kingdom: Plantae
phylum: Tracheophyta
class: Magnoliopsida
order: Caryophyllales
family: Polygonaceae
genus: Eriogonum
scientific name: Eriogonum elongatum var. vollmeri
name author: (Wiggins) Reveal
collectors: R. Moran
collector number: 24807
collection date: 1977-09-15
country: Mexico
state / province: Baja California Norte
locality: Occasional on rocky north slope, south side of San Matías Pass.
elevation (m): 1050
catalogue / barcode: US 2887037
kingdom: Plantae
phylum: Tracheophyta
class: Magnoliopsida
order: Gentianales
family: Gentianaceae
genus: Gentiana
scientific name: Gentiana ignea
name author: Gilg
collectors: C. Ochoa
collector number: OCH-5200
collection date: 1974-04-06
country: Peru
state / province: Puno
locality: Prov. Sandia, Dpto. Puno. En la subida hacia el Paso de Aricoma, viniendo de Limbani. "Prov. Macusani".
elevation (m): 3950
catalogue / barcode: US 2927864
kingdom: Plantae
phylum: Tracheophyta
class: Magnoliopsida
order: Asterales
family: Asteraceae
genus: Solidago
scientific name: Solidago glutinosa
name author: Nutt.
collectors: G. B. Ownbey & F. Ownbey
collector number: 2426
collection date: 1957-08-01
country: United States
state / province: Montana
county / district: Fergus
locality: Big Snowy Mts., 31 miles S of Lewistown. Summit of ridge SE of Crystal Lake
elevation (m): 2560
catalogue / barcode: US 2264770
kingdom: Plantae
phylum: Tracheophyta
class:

════════

Brief: Reproduce the entries above verbatim, starting from the first line and continuing through the line containing "county / district: Fergus", with both that line and the first included.

Output:
kingdom: Plantae
phylum: Tracheophyta
class: Magnoliopsida
order: Caryophyllales
family: Polygonaceae
genus: Eriogonum
scientific name: Eriogonum elongatum var. vollmeri
name author: (Wiggins) Reveal
collectors: R. Moran
collector number: 24807
collection date: 1977-09-15
country: Mexico
state / province: Baja California Norte
locality: Occasional on rocky north slope, south side of San Matías Pass.
elevation (m): 1050
catalogue / barcode: US 2887037
kingdom: Plantae
phylum: Tracheophyta
class: Magnoliopsida
order: Gentianales
family: Gentianaceae
genus: Gentiana
scientific name: Gentiana ignea
name author: Gilg
collectors: C. Ochoa
collector number: OCH-5200
collection date: 1974-04-06
country: Peru
state / province: Puno
locality: Prov. Sandia, Dpto. Puno. En la subida hacia el Paso de Aricoma, viniendo de Limbani. "Prov. Macusani".
elevation (m): 3950
catalogue / barcode: US 2927864
kingdom: Plantae
phylum: Tracheophyta
class: Magnoliopsida
order: Asterales
family: Asteraceae
genus: Solidago
scientific name: Solidago glutinosa
name author: Nutt.
collectors: G. B. Ownbey & F. Ownbey
collector number: 2426
collection date: 1957-08-01
country: United States
state / province: Montana
county / district: Fergus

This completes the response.